Paintings of the sea
When I paint original oil paintings of the sea on canvas, as well as watercolour paintings of the sea, I have in mind the serenity and natural beauty of the coastal landscape before me. Including the free, expansive body of ocean stretching out to the horizon. All these elements include a wide spectrum of movements, from shimmering waves to the movement of the currents, the cycle of cloud forms and the changing of the weather.
These artworks can serve as visual focal points in our homes, offices and public spaces. Providing a contrast between the man-made environment and an artistic representation of the shore. Adding tranquility and serenity to the surroundings. They can bring the beauty of the ocean indoors, allowing viewers to maintain a connection to nature even in an urban environment.
Many individuals find solace and inspiration in the outdoors and original paintings can serve as a wonderful reminder of the seashore and its importance in our lives.
Why create original paintings of the sea?
The attraction of expressing water for someone, an artist, who grew up on the coast can be very strong. If you’ve ever moved away from a particular place you have a strong connection to, this may be familiar to you.
For me, when the sea is absent I start to feel something is missing. So, I’ve found it’s a subject I turn to first.
When making a painting of the sea, there is so much there to explore. Nearly every visit to the coast reveals an original arrangement of water, sand and sky. You also see the beach in different light each time. You notice the mood and configuration of the waves which suggest fresh compositions.
The light, textures and atmosphere of the coast and its landscape suit the creative medium of painting very well. Allowing the artist to interpret the seascape in different ways.
Over the years I've steadily tried to add originality to my seascapes. Some of these touches include minimalism, abstract colour, textures and gradients.
With visits to the same place, the interest for me is in exploring feelings from all the information I’ve experienced, and concretize these into an artwork.
It is great to be reminded of the shore and the feeling of space, the beautiful colours and movement on a grand scale.
We often give it a symbolic or metaphoric power when we think about it. The open beach vista may represent the vastness of the unknown, the ebb and flow of life, or the transformative power of nature. It can stir a range of emotions, from a relaxation and calm to feelings of awe and wonder. Importantly, it can offer a pictorial escape from the stresses of daily life.
The coast is a rich world of inspiration. It’s a subject I have to travel to and although I haven’t been surrounded by it all the time, it’s perhaps because of the its absence that it becomes especially meaningful when encountered again.
The perpetual changes and the fluid surfaces impart a quality of freshness. A new view to see and feel. The minimal, simple scape of sea, sky and land are so directly appealing. The patterns in the water and it's ever changing shapes underpinned by natural order still fascinate and surprise.

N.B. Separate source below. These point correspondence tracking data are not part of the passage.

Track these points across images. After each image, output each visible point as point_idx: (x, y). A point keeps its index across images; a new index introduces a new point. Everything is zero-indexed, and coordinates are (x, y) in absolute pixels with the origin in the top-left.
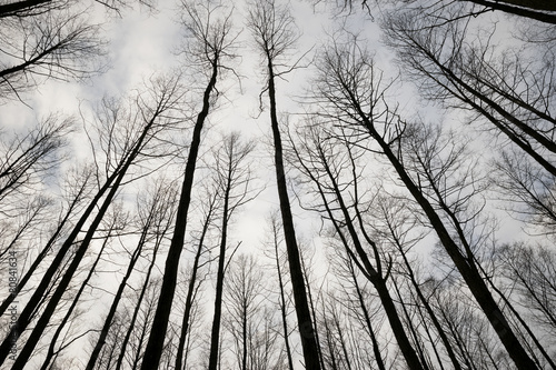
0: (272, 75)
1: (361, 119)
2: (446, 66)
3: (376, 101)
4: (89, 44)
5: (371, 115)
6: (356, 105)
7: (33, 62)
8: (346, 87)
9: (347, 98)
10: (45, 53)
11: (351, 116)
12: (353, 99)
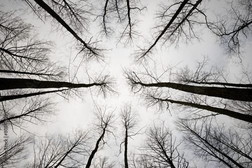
0: (127, 136)
1: (167, 159)
2: (204, 139)
3: (173, 151)
4: (51, 110)
5: (171, 157)
6: (164, 152)
7: (25, 115)
8: (159, 143)
9: (160, 148)
10: (32, 111)
11: (162, 157)
12: (163, 149)
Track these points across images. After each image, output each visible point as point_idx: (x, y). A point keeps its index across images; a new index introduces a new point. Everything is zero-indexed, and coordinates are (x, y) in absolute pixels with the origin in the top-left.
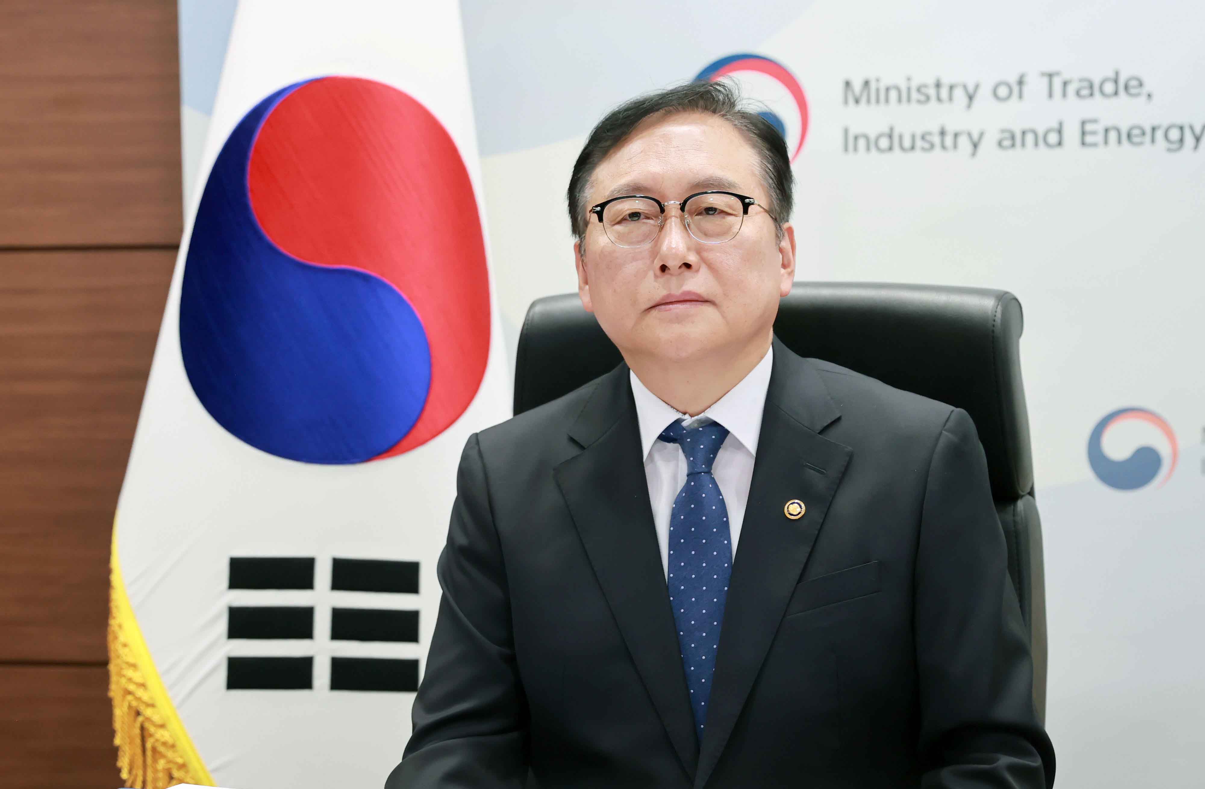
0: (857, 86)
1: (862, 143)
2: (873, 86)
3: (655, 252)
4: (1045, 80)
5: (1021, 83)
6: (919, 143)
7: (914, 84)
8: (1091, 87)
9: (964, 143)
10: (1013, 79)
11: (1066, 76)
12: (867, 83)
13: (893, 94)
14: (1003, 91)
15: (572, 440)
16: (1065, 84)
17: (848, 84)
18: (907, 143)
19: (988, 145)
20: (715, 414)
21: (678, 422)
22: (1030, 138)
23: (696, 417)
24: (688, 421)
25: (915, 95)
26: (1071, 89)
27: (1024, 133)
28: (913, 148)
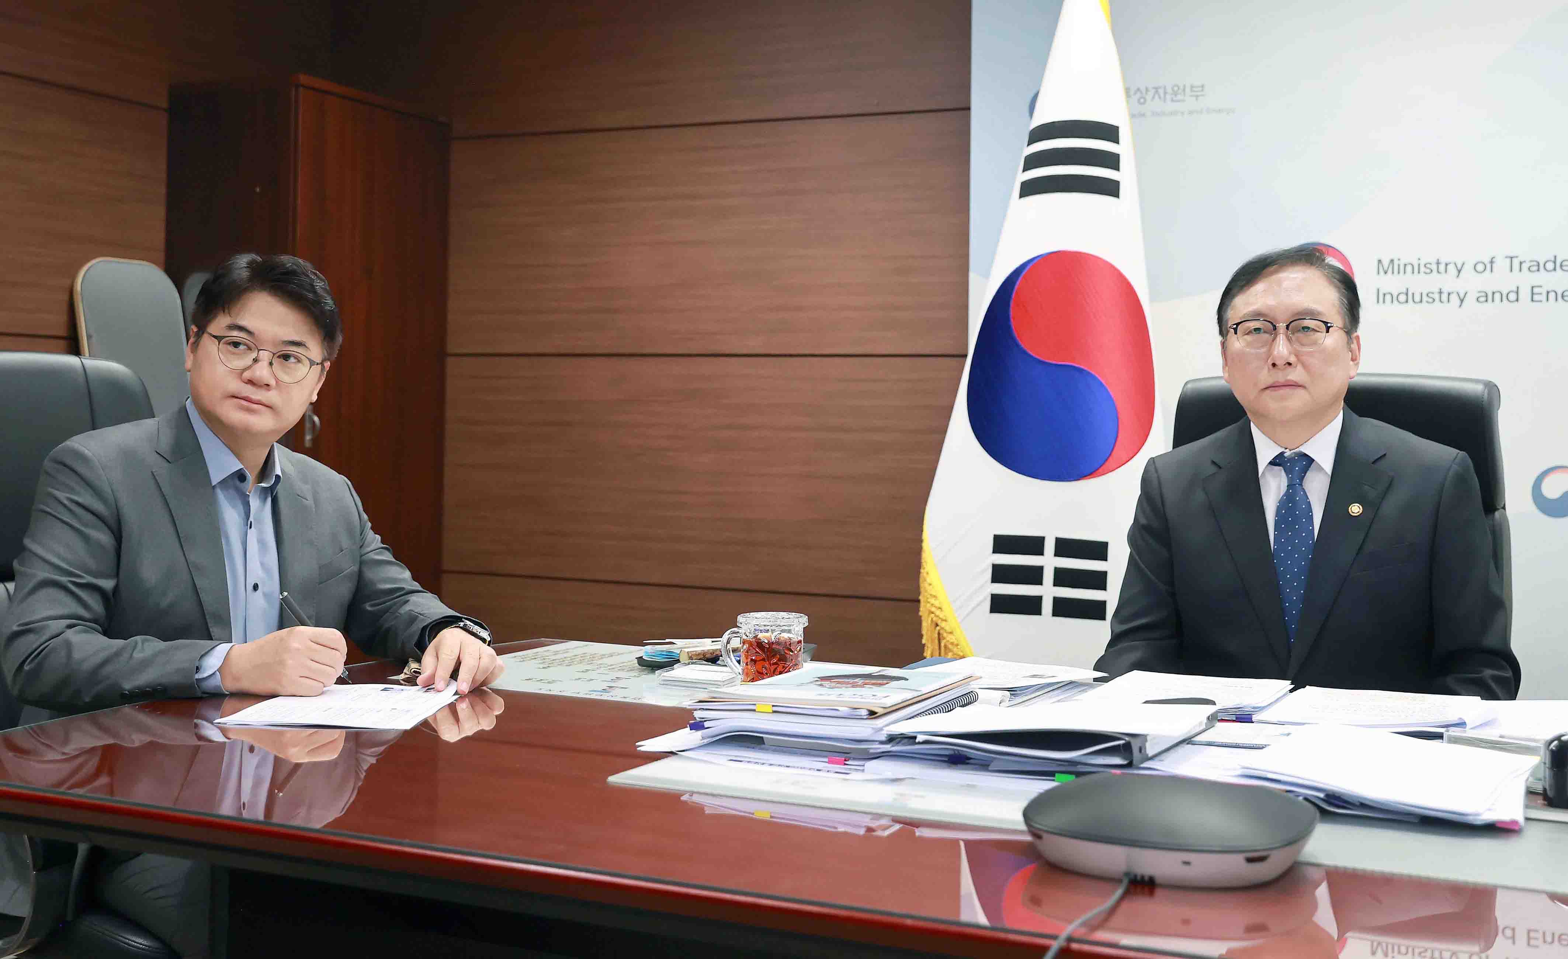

It also seem to hold many mysteries in its silent motion. Remaining a frontier where the human cannot look into the silent deep or exist easily, if at all.
It ignites artistic fascination in me, particularly when you are close to the tide, because it never sits still and is in constant motion, seemingly wild. Yet zoom out a bit and it is still definable as a blue rectangle against rectangles of sky.
I am attracted to this minimal structure, the compositional framework, almost as an architect of paint. I find myself taking pleasure in the construction of a composition before fulfilling, what I see as its content. I enjoy this perception and prefer a direct, simple, but meaningful method of painting. I reduce views to their essence and stop when I have painted what I wanted to share as clearly as I can.
The fluctuations in weather and sea conditions on each visit through the seasons develop kaleidoscopes of views ready to be noticed and implemented. These blueprints hint at the expressive potential for future paintings which explore the set of conditions and moods.
Often it’s the atmosphere that is noticeable to me and which spurns an original painting. Over the last few years, sunset or late light has made a lasting impression on me. I am drawn to these moments perhaps because they are quieter, calmer and I find more peace in them.
A painting embodies time and place. I also love the wide spaces available out on the sands and is another aspect I enjoy depicting it in my work and portraying its physical scale. By keeping to essential, minimal forms in a painting, the extra space created lets the eye rest and gives you the viewer space to ‘breathe’.
They also captures movement and for me, motion is often depicted through the speed of the brushstroke or groups of shapes painted in sequence, such as clouds or white waves.
One distinguishing feature of one my regular subjects, Lytham St Annes beach in Lancashire, is that it is so flat and often the tide is very far out. Sometimes in the summer it is so distant that I tend to view it from afar and so I notice less wave action. Often, it is the clouds which show it the most. Sometimes it is in the patterns in the sand.
Having a close connection to this subject, I am aware that the artistic results are mostly a reflection of myself. I feel the peace and calm I’ve experienced (or sometimes I would like to be able to experience) while looking out to the horizon is also worth sharing with you and others.
I hope it is a worthwhile pursuit showing these qualities in contemporary paintings of the sea available today.